### Required work
This exercise calls for every line of the data below with the string "instaladores" in it.

### Data to examine
§
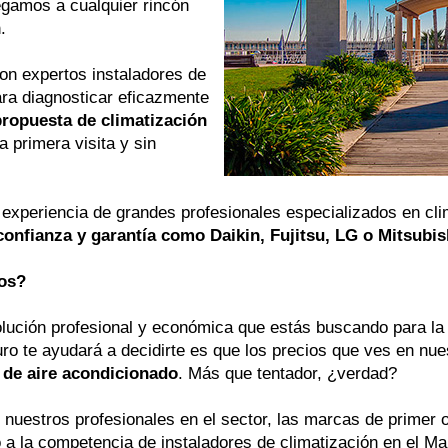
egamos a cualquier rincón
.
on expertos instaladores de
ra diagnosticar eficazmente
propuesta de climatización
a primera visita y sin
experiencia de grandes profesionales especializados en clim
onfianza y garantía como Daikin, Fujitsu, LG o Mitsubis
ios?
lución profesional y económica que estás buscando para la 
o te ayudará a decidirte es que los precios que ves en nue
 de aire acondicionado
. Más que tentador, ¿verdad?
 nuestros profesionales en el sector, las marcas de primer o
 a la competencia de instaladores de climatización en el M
§
### Solution for this problem
on expertos instaladores de
 a la competencia de instaladores de climatización en el M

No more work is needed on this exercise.